The two steeps combined made an excellent accompaniment to our meal. I had some rather “heavy” and seasoned foods: dumplings with that sauce, lo mein, mushrooms, etc. So as mild as this tea can be, I was shocked when I first picked up my cup to sip. The tea that had seemed so mild had so much flavor and was so cleansing to the palate! It was quite a shocker, and I enjoyed using it between courses to get ready for the next dish. It was not astringent or sour, though. Very good tea!
I cheated a little bit with this one, but it was totally worth it. I wanted…..NEEDED….tea this morning. Lots and lots of stress – nuff said. I wanted a black or oolong tea and this sample caught my eye. I can not believe I have had it for three years! When I poured the leaves into the pot it looked a little shy of how much I needed so I added quite literally just a few hard little pellets of Zealong Aromatic.
The result was excellent. This may have suffered a bit for aging, I don’t know, but I do know that having a good cuppa shifted a few burdens and lightened the load.
The liquor was very light, but the flavor had lots of body and heft, and there was a floral sweetness running alongside the dark roasted oolong, possibly from the addition of that tiny amount of ZA.
This review is actually a review of a method of making matcha lattes rather than the matcha itself.
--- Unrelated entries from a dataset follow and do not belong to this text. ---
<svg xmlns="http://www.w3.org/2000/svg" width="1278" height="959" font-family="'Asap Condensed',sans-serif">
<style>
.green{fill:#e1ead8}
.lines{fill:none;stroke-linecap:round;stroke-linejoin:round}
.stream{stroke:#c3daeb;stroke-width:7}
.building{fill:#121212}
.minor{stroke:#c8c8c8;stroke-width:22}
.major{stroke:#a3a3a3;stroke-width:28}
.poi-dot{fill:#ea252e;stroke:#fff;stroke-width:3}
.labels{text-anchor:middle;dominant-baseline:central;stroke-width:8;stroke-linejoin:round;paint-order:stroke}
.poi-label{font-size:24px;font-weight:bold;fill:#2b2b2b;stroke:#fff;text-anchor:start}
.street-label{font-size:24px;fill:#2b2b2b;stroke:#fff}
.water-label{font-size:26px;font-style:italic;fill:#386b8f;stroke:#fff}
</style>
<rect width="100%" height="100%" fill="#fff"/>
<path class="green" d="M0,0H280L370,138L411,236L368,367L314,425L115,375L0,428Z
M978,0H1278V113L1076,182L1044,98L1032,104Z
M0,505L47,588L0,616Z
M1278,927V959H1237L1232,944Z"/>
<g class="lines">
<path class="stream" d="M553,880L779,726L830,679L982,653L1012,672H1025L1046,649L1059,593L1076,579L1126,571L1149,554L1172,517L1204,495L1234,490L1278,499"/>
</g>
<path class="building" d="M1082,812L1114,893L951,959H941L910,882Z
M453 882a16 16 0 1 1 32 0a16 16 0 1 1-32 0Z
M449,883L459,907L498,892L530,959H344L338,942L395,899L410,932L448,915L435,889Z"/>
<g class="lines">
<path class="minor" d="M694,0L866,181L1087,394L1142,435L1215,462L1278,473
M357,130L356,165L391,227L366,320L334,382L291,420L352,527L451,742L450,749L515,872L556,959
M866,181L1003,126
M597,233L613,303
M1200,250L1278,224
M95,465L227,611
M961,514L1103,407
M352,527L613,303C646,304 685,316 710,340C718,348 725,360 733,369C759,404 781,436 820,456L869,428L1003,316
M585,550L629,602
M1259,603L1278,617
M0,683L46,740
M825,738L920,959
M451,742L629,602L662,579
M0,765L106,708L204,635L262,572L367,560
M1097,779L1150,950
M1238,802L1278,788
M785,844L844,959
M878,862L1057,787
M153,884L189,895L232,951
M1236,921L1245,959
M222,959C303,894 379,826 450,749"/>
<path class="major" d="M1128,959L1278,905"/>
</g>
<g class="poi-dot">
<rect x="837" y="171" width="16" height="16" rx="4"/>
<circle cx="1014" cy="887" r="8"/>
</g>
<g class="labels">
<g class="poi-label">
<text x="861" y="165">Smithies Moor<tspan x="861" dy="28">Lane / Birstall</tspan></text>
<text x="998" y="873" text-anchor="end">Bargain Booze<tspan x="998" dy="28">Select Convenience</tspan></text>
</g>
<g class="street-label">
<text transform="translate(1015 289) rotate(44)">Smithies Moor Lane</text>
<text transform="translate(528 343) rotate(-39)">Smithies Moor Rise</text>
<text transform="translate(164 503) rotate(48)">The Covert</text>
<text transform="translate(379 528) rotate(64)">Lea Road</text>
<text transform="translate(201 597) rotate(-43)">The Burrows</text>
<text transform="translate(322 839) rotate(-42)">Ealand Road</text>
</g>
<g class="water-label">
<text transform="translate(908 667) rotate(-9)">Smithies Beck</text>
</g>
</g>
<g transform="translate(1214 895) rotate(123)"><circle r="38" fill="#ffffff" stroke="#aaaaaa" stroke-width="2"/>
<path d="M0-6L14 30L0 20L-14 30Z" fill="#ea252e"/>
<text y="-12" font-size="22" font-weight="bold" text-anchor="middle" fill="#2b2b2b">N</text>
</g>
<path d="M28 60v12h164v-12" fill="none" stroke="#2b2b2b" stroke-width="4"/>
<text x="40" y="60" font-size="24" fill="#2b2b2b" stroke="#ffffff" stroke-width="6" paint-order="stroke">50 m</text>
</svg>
Maybe I should move it to a heading of “cocktail shaker” under tea equipment and paraphernalia!
When Red Leaf matcha lattes became all the rage on here, I bought a TON of matcha. I experimented with all sorts of ways to make it and finally settled on using an Aerolatte to whisk it all together. It struggles a little with thick honey but if you add just a touch of warm water or milk to “melt” the honey, it is easy. The problem is that I like my matcha lattes to be cold cold COLD!
I had read about people making lattes in a cocktail shaker, so I tried a Williams Sonoma Working Glass with rubber lid. Yes, I ended up with matcha latte all over me. In my hair, even.
Today I saw a cocktail shaker at an estate sale for five bucks and it appeared to have never been used! It even had a bottle opener and matching cheese knife inside, still wrapped in plastic. I decided I could give it a go as a latte maker and wouldn’t mind too much if it failed at that price. Besides, I needed a new bottle opener for the outside fridge where we keep our glass bottled sodas!
I sifted my matcha into the shaker. For those who participated in the blind study, it was sample five from Red Leaf from waaaaay back when we tested green, white, and black matcha. I added a tablespoon of honey, some milk, and some ice cubes. I put the lid on and shook it over the sink…..just in case.
No leaks! Yay! I poured it into my glass and a lovely froth topped my latte. I peered in the shaker and I could see tons more froth that I could have scooped into my glass, keeping or discarding the ice, but my glass was full so I didn’t. The honey seems to have blended fairly well, but I think it would have even more so if I had warmed it. Shaking it with the ice would have chilled it again and I would have gotten the icy cold temp I like.
I am going to try this next with raw cane sugar instead of honey. I have already had two lattes though, so I may wait a while!
Overall, I am really pleased with this method and tickled that I found a cocktail shaker so cheap, since I had been loathe to pay full retail for one.